KRÓTKIE ĆWICZENIE 1. Przetłumacz na język angielski zdanie z tekstu o Jacku Jaśkowiaku: „Jacek Jaśkowiak publicznie zadeklarował przystąpienie do Platformy Obywatelskiej.”
KRÓTKIE ĆWICZENIE 2. Jaka część nieruchomości w Poznaniu jest w prywatnych rękach według tekstu o Jacku Jaśkowiaku?
KRÓTKIE ĆWICZENIE 3. Proszę przepisać dokładnie fragment tekstu o Jacku Jaśkowiaku, zaczynając od „Kilka lat temu” i kontynuując aż do „i ogółu mieszkańców.”.

___ WYBRANY TEKST

Nasza Loteria SR - pasek na kartach artykułów

Lech Mergler o Jacku Jaśkowiaku: Ortodoksyjny neoliberał, wyznawca Leszka Balcerowicza

Lech Mergler
Jacek Jaśkowiak publicznie zadeklarował przystąpienie do Platformy Obywatelskiej. Co może oznaczać obecność tej nowej twarzy w szeregach PO, jaki to niesie przekaz polityczny dla szerokiej publiczności?

PO jest partią rządzącą, ma więc bezpośrednie przełożenie na funkcjonowanie władzy publicznej, co dotyka wszystkich, stąd powód dla zainteresowania powszechnego. Z kolei taki krok byłego kandydata na prezydenta miasta reprezentującego polityczny ruch obywatelski My-Poznaniacy, krytyczny i opozycyjny wobec władzy koalicji Ryszard Grobelny-PO - wywołuje pytania, o co chodzi Jackowi Jaśkowiakowi? O wiarygodność wobec poznaniaków jego deklaracji?

Kilka lat temu pojawiła się opinia, że Platforma Obywatelska zdradziła poznańską klasę średnią na rzecz wielkiego biznesu - rodzimej oligarchii i globalnych korporacji. Okolicznością, która tezę wygenerowała, była debata nad studium przestrzennym miasta, w której poznańska PO bardzo konsekwentnie, razem z Urzędem Miasta Ryszarda Grobelnego, reprezentowała interesy dużego biznesu deweloperskiego, w wielu punktach sprzeczne z interesami i potrzebami klasy średniej i ogółu mieszkańców.

Rozwijając tezę w skrócie - projektowane w studium i licznie budowane osiedla deweloperskie niszczyły walory sąsiednich osiedli mieszkaniowych, zwłaszcza peryferyjnej zabudowy indywidualnej (np. Strzeszyna, Ławicy, Podolan, Świerczewa), a często wprost pogarszały warunki zamieszkania. Stąd np. walka o park Rataje. Z kolei, przykładowo, popierana przez władze ekspansja wielkich supermarketów uderzyła w średni i drobny handel oraz usługi, prowadzone przez poznaniaków. Przykładów jest wiele.

Niemal wszyscy poznaniacy - nieco tylko przesadzam - należą do klasy średniej, w większości drobnej i niższej. Niemal każdy coś ma, albo zabiega, żeby mieć - na przykład mieszkanie na własność (90 proc. nieruchomości w Poznaniu jest w prywatnych rękach). Albo dąży do tego, żeby pracować "na swoim". Poznański naród jest zapobiegliwy, przedsiębiorczy i pracowity, choć w związku z globalną sytuacją i polityką ekonomiczną niemałą jego część można lokalizować potencjalnie na granicy prekariatu.

______
___ REKORDY DANYCH

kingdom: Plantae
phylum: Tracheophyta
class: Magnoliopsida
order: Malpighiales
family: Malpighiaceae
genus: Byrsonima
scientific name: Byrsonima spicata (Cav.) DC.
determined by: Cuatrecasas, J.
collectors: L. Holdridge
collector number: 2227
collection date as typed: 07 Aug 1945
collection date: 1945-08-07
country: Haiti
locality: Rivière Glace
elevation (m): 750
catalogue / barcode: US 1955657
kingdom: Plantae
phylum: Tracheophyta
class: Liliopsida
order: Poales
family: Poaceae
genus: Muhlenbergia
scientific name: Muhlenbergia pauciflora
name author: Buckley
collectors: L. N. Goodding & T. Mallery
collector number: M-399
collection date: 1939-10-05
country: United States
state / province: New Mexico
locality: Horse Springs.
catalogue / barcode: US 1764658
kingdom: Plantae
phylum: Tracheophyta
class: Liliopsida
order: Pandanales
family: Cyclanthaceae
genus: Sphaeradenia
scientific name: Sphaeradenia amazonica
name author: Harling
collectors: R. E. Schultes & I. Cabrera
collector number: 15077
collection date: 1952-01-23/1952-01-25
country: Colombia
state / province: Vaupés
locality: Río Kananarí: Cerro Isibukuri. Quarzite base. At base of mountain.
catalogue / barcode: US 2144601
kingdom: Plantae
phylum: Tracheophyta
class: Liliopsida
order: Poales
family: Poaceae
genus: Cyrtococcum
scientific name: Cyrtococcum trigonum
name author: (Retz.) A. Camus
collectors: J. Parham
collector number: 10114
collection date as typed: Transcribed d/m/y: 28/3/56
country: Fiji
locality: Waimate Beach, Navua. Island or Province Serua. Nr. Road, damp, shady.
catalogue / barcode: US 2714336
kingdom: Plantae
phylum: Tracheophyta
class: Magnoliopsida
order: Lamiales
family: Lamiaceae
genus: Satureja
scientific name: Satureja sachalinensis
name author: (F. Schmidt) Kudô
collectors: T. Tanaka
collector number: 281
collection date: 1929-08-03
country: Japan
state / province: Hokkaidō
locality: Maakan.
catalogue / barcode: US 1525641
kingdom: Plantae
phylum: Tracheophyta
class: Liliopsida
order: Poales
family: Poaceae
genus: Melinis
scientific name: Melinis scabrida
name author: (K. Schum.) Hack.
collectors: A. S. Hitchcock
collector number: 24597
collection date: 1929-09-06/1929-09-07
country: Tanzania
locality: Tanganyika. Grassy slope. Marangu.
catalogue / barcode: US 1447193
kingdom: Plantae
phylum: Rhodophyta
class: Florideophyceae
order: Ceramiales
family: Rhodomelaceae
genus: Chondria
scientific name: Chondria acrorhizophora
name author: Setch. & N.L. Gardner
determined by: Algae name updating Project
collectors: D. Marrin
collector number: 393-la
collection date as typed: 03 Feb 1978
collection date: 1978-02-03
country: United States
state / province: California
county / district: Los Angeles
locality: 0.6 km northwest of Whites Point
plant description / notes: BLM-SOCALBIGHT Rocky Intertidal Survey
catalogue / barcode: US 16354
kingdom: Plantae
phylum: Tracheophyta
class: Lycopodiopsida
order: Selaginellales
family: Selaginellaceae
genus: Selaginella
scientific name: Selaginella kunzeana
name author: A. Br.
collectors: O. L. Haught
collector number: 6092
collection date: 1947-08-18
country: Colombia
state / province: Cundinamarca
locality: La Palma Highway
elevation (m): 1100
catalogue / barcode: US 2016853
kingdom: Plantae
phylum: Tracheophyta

______

ROZWIĄZANIE ĆWICZENIA 1. Jacek Jaśkowiak publicly declared that he was joining Civic Platform.

ROZWIĄZANIE ĆWICZENIA 2. 90 procent.

ROZWIĄZANIE ĆWICZENIA 3.
Kilka lat temu pojawiła się opinia, że Platforma Obywatelska zdradziła poznańską klasę średnią na rzecz wielkiego biznesu - rodzimej oligarchii i globalnych korporacji. Okolicznością, która tezę wygenerowała, była debata nad studium przestrzennym miasta, w której poznańska PO bardzo konsekwentnie, razem z Urzędem Miasta Ryszarda Grobelnego, reprezentowała interesy dużego biznesu deweloperskiego, w wielu punktach sprzeczne z interesami i potrzebami klasy średniej i ogółu mieszkańców.